Bonus if the stride can be detected, e.g. c(1, 3, 5)
becomes "1:2:5"
or something like that.
Motivation: generate an integer sequence in R based on some data manipulation to identify database row selection, and pass the most concise representation of that sequence to an external program in the proper format.
Upvotes: 1
Views: 80
Reputation: 79338
We can be able to take into consideration the rle
of the differences and paste the range
together taking into consideration the sequence distance.
fun=function(s){
m=c(0,diff(s))
b=rle(m)
b$values[b$lengths==1&b$values!=1]=0
l=cumsum(!inverse.rle(b))
d=function(x)paste0(range(x[,1]),
collapse = paste0(":",unique(x[-1,-1]),":"))
f=c(by(cbind(s,m),l,d))
sub("::.*","",sub(":1:",":",f))
}
fun(c(1,1:3,12:14,c(1,3,5)))
1 2 3 4
"1" "1:3" "12:14" "1:2:5"
fun(c(1, 3, 5, 8:10, 14, 17, 20))
1 2 3
"1:2:5" "8:10" "14:3:20"
fun(1)
1
"1"
Upvotes: 1
Reputation:
Ah, nerd heaven. Here's a first shot.

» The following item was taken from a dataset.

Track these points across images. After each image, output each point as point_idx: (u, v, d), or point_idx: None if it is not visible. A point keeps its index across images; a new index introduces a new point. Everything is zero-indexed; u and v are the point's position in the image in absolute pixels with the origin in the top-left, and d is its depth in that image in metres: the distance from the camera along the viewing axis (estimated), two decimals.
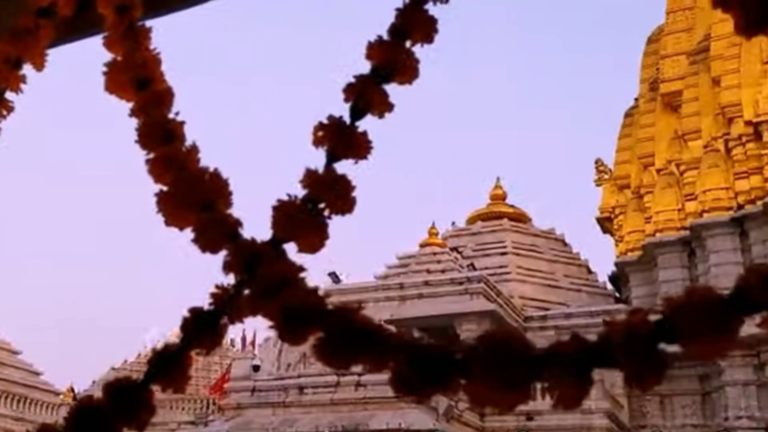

You could even use this for encoding within R.
Needs testing; code always prints the stride out.
encode_ranges <- function (x) {
rle_diff <- list(
start = x[1],
rled = rle(diff(x))
)
class(rle_diff) <- "rle_diff"
rle_diff
}
decode_ranges <- function (x) {
stopifnot(inherits(x, "rle_diff"))
cumsum(c(x$start, inverse.rle(x$rled)))
}
format.rle_diff <- function (x, ...) {
stopifnot(inherits(x, "rle_diff"))
output <- character(length(x$rled$values))
start <- x$start
for (j in seq_along(x$rled$values)) {
stride <- x$rled$values[j]
len <- x$rled$lengths[j]
if (len == 1L) {
start <- end + stride
next
}
end <- start + stride * x$rled$lengths[j]
output[j] <- paste(start, end, stride, sep = ":")
}
output <- output[nchar(output) > 0]
paste(output, collapse = ", ")
}
print.rle_diff <- function (x, ...) cat(format(x, ...))
encode_ranges(c(1:3, 12:14))
encode_ranges(c(1, 3, 5, 8:10, 14, 17, 20))
Upvotes: 1
Reputation: 887891
We create a grouping variable with diff
and cumsum
, then use on the group by functions to paste
the range
of values
f1 <- function(vec) {
unname(tapply(vec, cumsum(c(TRUE, diff(vec) != 1)),
FUN = function(x) paste(range(x), collapse=":")))
}
f1(a)
#[1] "1:3" "12:14"
For the second case
b <- c(1, 3, 5)
un1 <- unique(diff(c(1, 3, 5)))
paste(b[1], un1, b[length(b)], sep=":")
#[1] "1:2:5"
Upvotes: 0